▸ Data block
++++

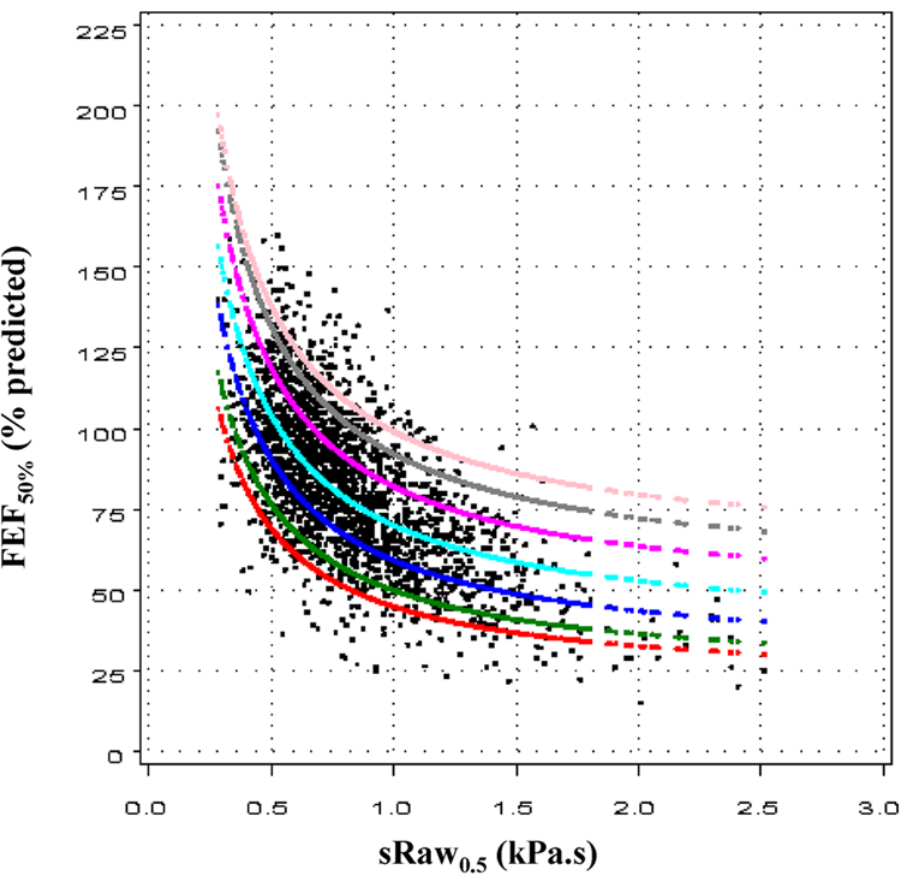
Figure 2. Quantile regression models in which a specified conditional quantile (or percentile) of FEF 50% was expressed as a linear function of the inverse of sRaw 0.5 . The 5% (red line), 10% (green line), 25% (dark blue line), 50% (blue), 75% (dark pink line), 90% (grey line) and 95% (pink line) percentiles are shown. When using quantile regression by examining multiple percentiles rather than only the mean, one can examine how the entire distribution of FEF 50% changes with sRaw 0.5 .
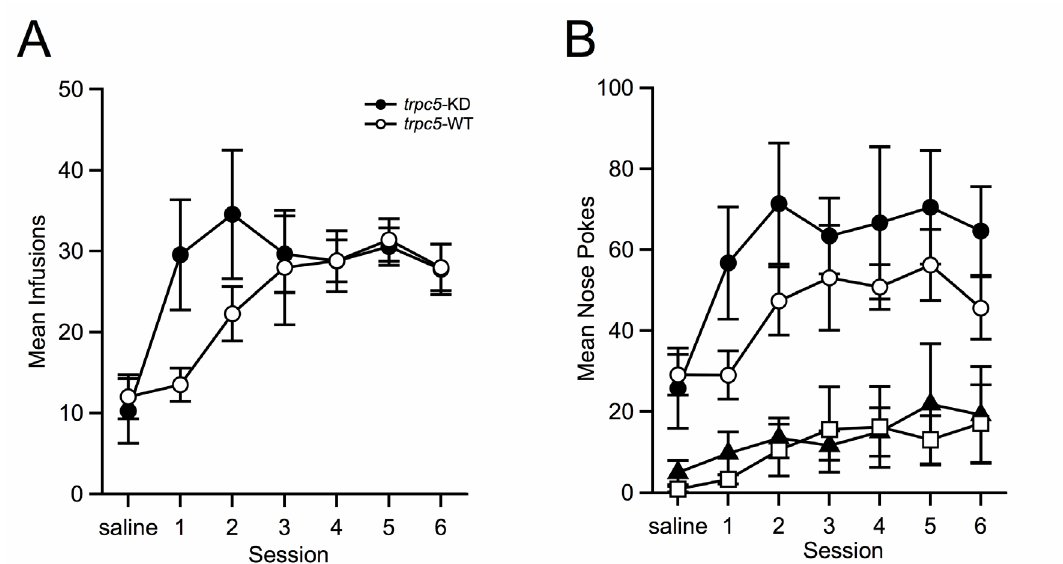
Figure 1. A. Mean (± SEM) number of saline (1 session) and cocaine (6 sessions) infusions. Saline responding is similar between genotypes, yet trpc5- KD mice exhibit an increased responding on day 1 for cocaine. Saline- trpc5- KD ( n = 8) versus Saline- trpc5- WT ( n = 8), Cocaine- trpc5- KD ( n = 9) versus Cocaine- trpc5- WT ( n = 10). B. Mean (± SEM) number of saline (1 session) and cocaine (6 sessions) nose-poking in active (rewarding) and inactive (non-reinforced) portals. Nose-poking for saline is similar between genotypes, yet trpc5- KD poking is significantly elevated on day 1 of responding for cocaine and continues throughout the sessions. Black circles represent trpc5- KD active poking, open circles represent trpc5 -WT active poking, triangles represent trpc5- KD inactive poking, squares represent trpc5- WT inactive poking.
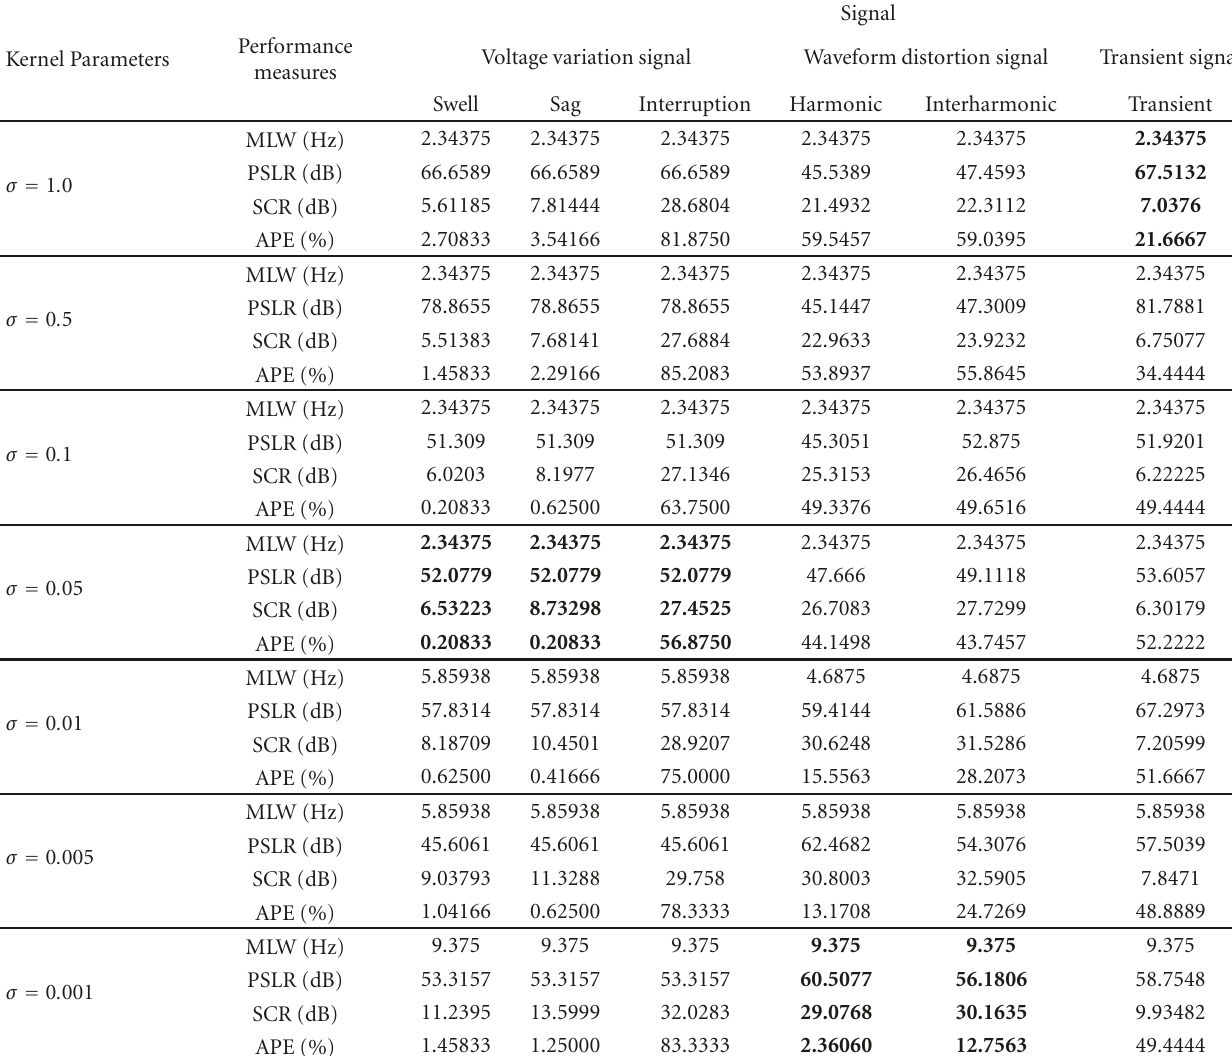
Table 4: Performance comparison of Choi-Williams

++++

▸ Work instruction
Output precisely the lines in the material above from the line containing "Figure 1. A." through its last line, and omit pictures.

▸ Your response
Figure 1. A. Mean (± SEM) number of saline (1 session) and cocaine (6 sessions) infusions. Saline responding is similar between genotypes, yet trpc5- KD mice exhibit an increased responding on day 1 for cocaine. Saline- trpc5- KD ( n = 8) versus Saline- trpc5- WT ( n = 8), Cocaine- trpc5- KD ( n = 9) versus Cocaine- trpc5- WT ( n = 10). B. Mean (± SEM) number of saline (1 session) and cocaine (6 sessions) nose-poking in active (rewarding) and inactive (non-reinforced) portals. Nose-poking for saline is similar between genotypes, yet trpc5- KD poking is significantly elevated on day 1 of responding for cocaine and continues throughout the sessions. Black circles represent trpc5- KD active poking, open circles represent trpc5 -WT active poking, triangles represent trpc5- KD inactive poking, squares represent trpc5- WT inactive poking.
Table 4: Performance comparison of Choi-Williams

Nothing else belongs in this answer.